Stone had never taken a Strong Women class before becoming a leader; Culbertson had attended classes at Mt. Hood Town Hall for a year.

“I moved to Hood River from Wisconsin, where a friend of mine attended a Strong Women class,” said Culbertson. “It came highly recommended, so I decided when I moved to Oregon — newly retired — that it would be one of the first things I looked into.”

There were several in the Gorge, but none in Hood River; the closest was at the Mt. Hood Town Hall.

“I received such a warm welcome from the women in the class, and thought the facilitators did a great job, so I continued to attend for an entire year,” she said. “It was a nice way to meet people … (and) being new to the area, I enjoyed the drive: The spectacular view of Mount Hood driving up, and Mount Adams on my way back.”

Dow, who leads at Mt. Hood Town Hall, had only taken one class in Mosier before signing up for the training.

“I wanted to get involved in the program for my own fitness benefit, to help bring affordable exercise classes to the upper valley, and to meet new people, presumably like-minded about the importance of exercise to a happy and healthy living and aging,” she said.

They’ve found the classes are well attended by people of all ages, although the majority are middle age and older women.

And they’ve started using the term “Strong People” to emphasis the fact that anyone can attend.

“I have started using the title ‘Strong People,’ in hopes that more ‘people’ will start signing up for the class,” Stone said. “Men and women both benefit from weight training and fall prevention, so there’s no reason to limit the participation of anyone.”

Said Dow, “The program was originally developed for middle aged and older women, but everyone can do these strength training exercise and would benefit.”

The core group meeting at the town hall is between 60 and 80 years old, she said, but women in their 90s have also attended. They’ve also had a man attend — once — and younger women come to class from time to time as well.

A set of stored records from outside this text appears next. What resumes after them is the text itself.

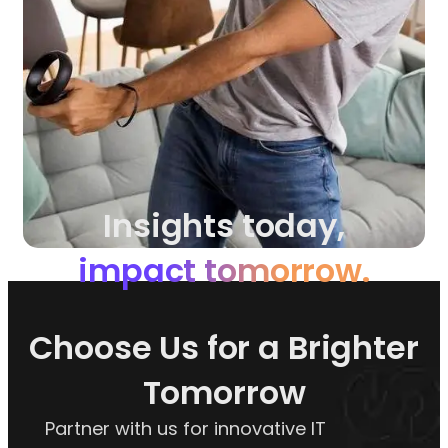
Insights today,
impact tomorrow.
Choose Us for a Brighter
Tomorrow
Partner with us for innovative IT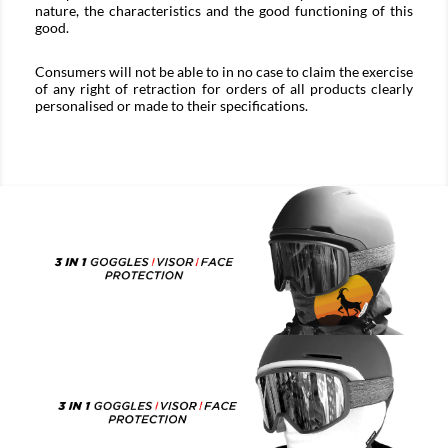
nature, the characteristics and the good functioning of this
good.
Consumers will not be able to in no case to claim the exercise
of any right of retraction for orders of all products clearly
personalised or made to their specifications.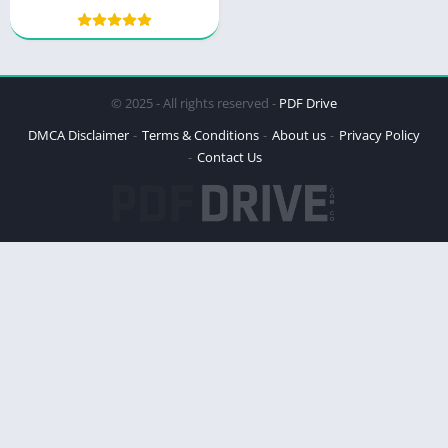
© 2025 - All rights reserved -
PDF Drive
DMCA Disclaimer
Terms & Conditions
About us
Privacy Policy
Contact Us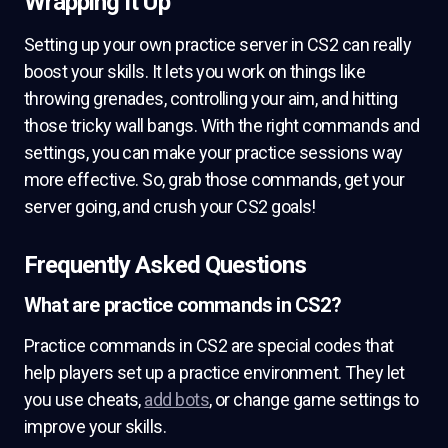
Wrapping It Up
Setting up your own practice server in CS2 can really
boost your skills. It lets you work on things like
throwing grenades, controlling your aim, and hitting
those tricky wall bangs. With the right commands and
settings, you can make your practice sessions way
more effective. So, grab those commands, get your
server going, and crush your CS2 goals!
Frequently Asked Questions
What are practice commands in CS2?
Practice commands in CS2 are special codes that
help players set up a practice environment. They let
you use cheats,
add bots
, or change game settings to
improve your skills.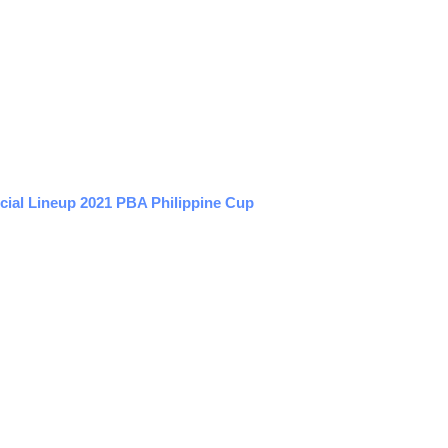
cial Lineup 2021 PBA Philippine Cup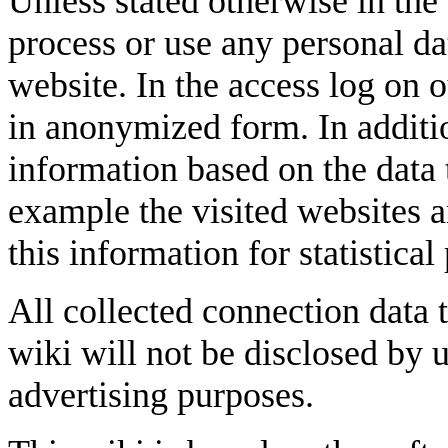
Unless stated otherwise in the 
process or use any personal da
website. In the access log on 
in anonymized form. In additio
information based on the data 
example the visited websites a
this information for statistical
All collected connection data t
wiki will not be disclosed by u
advertising purposes.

All would like to see even greater numbers.

The class at Wy’east Vista Apartments Community Room began in October and sees an average of eight to 10 women ages 65 to 79, Culbertson said. She’s spread the word by dropping off flyers to Providence Hood River Memorial Hospital and to yoga and physical therapy clinics, as well as by word of mouth.

“We tell people we know about the class,” she said. “We believe in the benefits of the class — physically as well as socially.”

Stone had 24 people sign up for the first term, and she’s hoping to build on those numbers in the coming year.

“We have space to grow, and as we collect tuition and use it to buy more weights and other equipment that we need for the class,” said Stone. “I’m hoping we can grow into a nice sized group of 30 or so.”

While the program is fundamentally the same, the leaders have some flexibility, in meeting times, length of term and cost.

Cost differences between the programs are largely due to differences in room rentals and whether the programs are still in building mode, with equipment to still purchase, said Dow.

Mt. Hood Town Hall offers “Strong Women” and “Strong Bones” programs, and Stone has decided to bring both to Cascade Locks this term as well.

“They’re a little different — the ‘Strong Bones’ program includes a segment of floor exercises, while the ‘Strong Women’ does not,” she explained. She will lead the floor exercises on Wednesdays towards the end of class, and said that anyone who does not wish to participate in that portion is welcome to leave the class a little early — and get the benefits from the rest of the program.

Stone has taught exercise for seniors throughout her career, and says she’s had participants in their 90s.

“It’s never too late to start, or start again, or give it a try for the very first time,” she said.